### PROVIDED ENTRIES

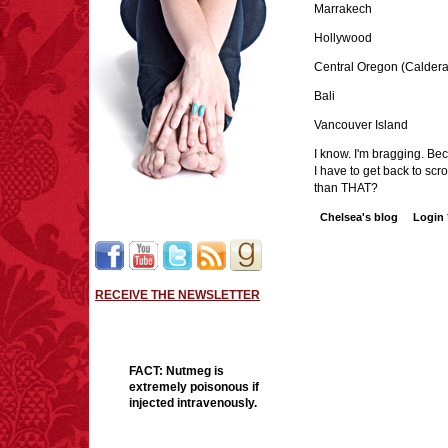
Marrakech
Hollywood
Central Oregon (Caldera
Bali
Vancouver Island
I know. I'm bragging. Bec
I have to get back to sc
than THAT?
Chelsea's blog
Login
RECEIVE THE NEWSLETTER
FACT:
Nutmeg is
extremely poisonous if
injected intravenously.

######

- [YOUR INSTRUCTIONS]: Output only the lines from the one containing "extremely poisonous if" through the end of the material, please, exactly as they appear.

- [SOLUTION FOR THIS TASK]:
extremely poisonous if
injected intravenously.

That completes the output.